I pull out my microbiology book and start reading the chapter that we’re going to be covering next week.

The one good thing that came out of that accident was a big settlement from the company that owned the truck that crashed into us. I don’t have to worry about money. I got more than enough to not need student loans and to be set for at least a few years after college while I work my way into a good job. I know I’m lucky and that makes me feel all the more guilty. I wished for Justin’s death and he died. Now I’m reaping the financial benefit.
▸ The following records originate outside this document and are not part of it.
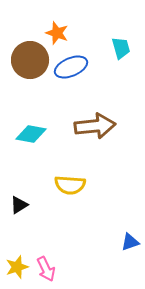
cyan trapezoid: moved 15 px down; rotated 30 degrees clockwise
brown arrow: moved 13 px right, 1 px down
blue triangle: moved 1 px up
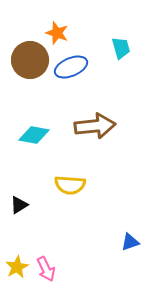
cyan diamond: moved 3 px right, 1 px down
yellow star: rotated 10 degrees counterclockwise
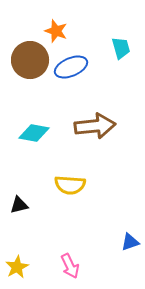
orange star: moved 1 px left, 2 px up
cyan diamond: moved 2 px up
black triangle: rotated 18 degrees clockwise
pink arrow: moved 24 px right, 3 px up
It’s fucked up when I actually think about it.  Even if he was a shit boyfriend.

 

“Justin please, I’m not ready,” I begged him as he pulled out a condom and stalked toward me.

He didn’t acknowledge my protest as he began unzipping his pants.

“Justin, listen, I said I’m not ready.”

“Jesus, Abby, I’ve waited long enough. I’ve put up with all of your bullshit and your half-assed blowjobs. You owe me this.”

He pulled my shirt over my head and unbuttoned my pants.

I stopped fighting it. I learned it didn’t help to try to fight the blowjobs either. If I closed my eyes it would be over soon.

I tried to think of something else as he positioned himself between my legs. Terror settled in the pit of my stomach. I couldn’t think of a single way to get out of this. He was going to take my virginity one way or another and there was no way for me to stop him.

“Justin, please don’t,” I begged one more time.

He drove into me unceremoniously. I gasped at the sharp pain and uncomfortable fullness between my legs. I tried hard to hold back my tears but I couldn’t. I know he saw that I was crying. But, that didn’t seem to bother him. When he finished he told me to go clean myself up. I sobbed silently as I sat in his bathroom and wiped the blood from my thighs, the last evidence of my virginity being washed away.

 

I shake my head to try to fling the memories out of my mind. I wish there was some way to wipe all of my memories away for good.

 

It’s six o’clock by the time I put my books away and decide I’d better think about dinner.

Ethan bursts into the apartment with the ever present grin on his face as I’m making mac and cheese.

“You hungry?” I ask.

He looks surprised that I’m offering him food but nods after a moment of hesitation.

“Thanks,” He says before plopping down on the couch.

“How was your first day of class?”

“Boring,” I say with a shrug. “Probably the same as yours. Syllabi and boring stuff all day.”

“Yeah, the first day is always a snore,” He agrees.

Ethan puts Sherlock on Netflix and we fall into a comfortable silence as we both dig into our mac and cheese.